NVDA’s A100 chips, which are powering LLMs like ChatGPT, have become indispensable for Silicon Valley tech giants. To put things into context, the supercomputer behind OpenAI’s ChatGPT needed 10,000 of Nvidia’s famous chips. With each chip costing $10,000, a single algorithm that’s fast becoming ubiquitous is powered by semiconductors worth $100 million.

The Catch

Notwithstanding all the transformative qualities of AI, investors, who poured a record $8.5 billion of cash into tech funds last week, would be wise to be aware of the limitations and loopholes of investing in technology before FOMO drives them to inflate a "baby bubble" growing in plain sight.

While the technology is powerful (and useful, unlike most cryptocurrencies), the adoption is fast becoming so widespread that it remains unclear how it could help a specific business differentiate itself by developing enduring competitive advantages (read moats) and generating consistent profitability.
Moreover, LLM-based generative AI chatbots such as ChatGPT and BardAI are simply auto-complete on steroids that have been trained on a vast amount of data. While they are really good (and continually getting better) at predicting what the next word is going to be and extrapolating it to generate extensive literature, it lacks contextual understanding.

Consequently, the algorithms struggle with nuances such as sarcasm, irony, satire, analogies, etc. This also leads to the propensity to “hallucinate” and generate responses even if those are factually and logically incorrect.

Additionally, with the widespread adoption of LLMs and other forms of generative AI, a massive amount of content will be ingested and regurgitated as canned responses echoed in infinite permutations and combinations. This oversupply could dilute the value and increase demand for qualitatively superior insight and discernment, which (still) requires human intervention.

(Relatively) Safe Havens

Just as we have learned during the dot-com, cryptocurrency, real estate, and numerous other bubbles through the ages, markets can stay irrational longer than investors can stay solvent.

Therefore, even if the next big thing comes along and changes the world (and electricity, automobiles, personal computers, and the Internet really did), it’s the fundamentals that determine whether a business can survive to capitalize on those windfalls.

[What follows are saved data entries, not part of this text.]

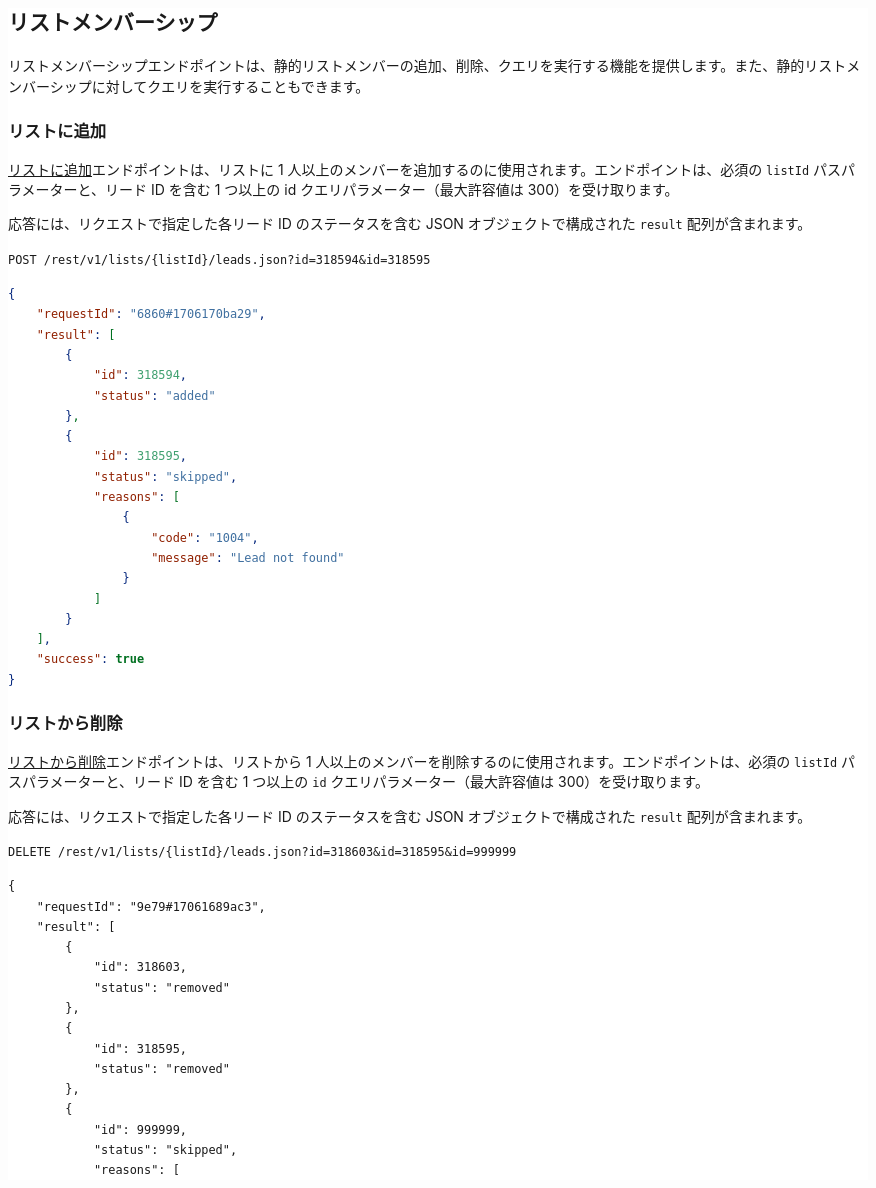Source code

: ## リストメンバーシップ

リストメンバーシップエンドポイントは、静的リストメンバーの追加、削除、クエリを実行する機能を提供します。また、静的リストメンバーシップに対してクエリを実行することもできます。

### リストに追加

[リストに追加](https://developer.adobe.com/marketo-apis/api/mapi/#tag/Static-Lists/operation/addLeadsToListUsingPOST)エンドポイントは、リストに 1 人以上のメンバーを追加するのに使用されます。エンドポイントは、必須の `listId` パスパラメーターと、リード ID を含む 1 つ以上の id クエリパラメーター（最大許容値は 300）を受け取ります。

応答には、リクエストで指定した各リード ID のステータスを含む JSON オブジェクトで構成された `result` 配列が含まれます。

```
POST /rest/v1/lists/{listId}/leads.json?id=318594&id=318595
```

```json
{
    "requestId": "6860#1706170ba29",
    "result": [
        {
            "id": 318594,
            "status": "added"
        },
        {
            "id": 318595,
            "status": "skipped",
            "reasons": [
                {
                    "code": "1004",
                    "message": "Lead not found"
                }
            ]
        }
    ],
    "success": true
}
```

### リストから削除

[リストから削除](https://developer.adobe.com/marketo-apis/api/mapi/#tag/Static-Lists/operation/removeLeadsFromListUsingDELETE)エンドポイントは、リストから 1 人以上のメンバーを削除するのに使用されます。エンドポイントは、必須の `listId` パスパラメーターと、リード ID を含む 1 つ以上の `id` クエリパラメーター（最大許容値は 300）を受け取ります。

応答には、リクエストで指定した各リード ID のステータスを含む JSON オブジェクトで構成された `result` 配列が含まれます。

```
DELETE /rest/v1/lists/{listId}/leads.json?id=318603&id=318595&id=999999
```

```
{
    "requestId": "9e79#17061689ac3",
    "result": [
        {
            "id": 318603,
            "status": "removed"
        },
        {
            "id": 318595,
            "status": "removed"
        },
        {
            "id": 999999,
            "status": "skipped",
            "reasons": [
```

Hence, it could be wise and safe for investors to stick to big tech mega caps (mentioned earlier in the article), which are involved in providing the infrastructure and computing horsepower required to make the data and power-hungry AI algorithms work.

Moreover, since AI is well-embedded into their business operations and market offerings and AI as a service is (still) a small portion of their revenue, concentration risks can be more easily managed.

Bottom Line

Rather than getting too carried away and stretching a worthwhile and useful innovation to frothy excesses with unrealistic expectations, it could be useful to remember that legendary investor and polymath Charlie Munger doesn’t think that AI is the silver bullet that can solve mankind’s pressing problems all by itself.

Even AAPL co-founder Steve Wozniak, who knows more than a thing or two about technology, agrees with the ‘A’ and not the ‘I’ of Artificial Intelligence.
We hope this discourse will help investors cultivate discernment, discretion, and, if necessary, dissent while investing in this revolutionary technology since those are the ultimate indicators of intelligence.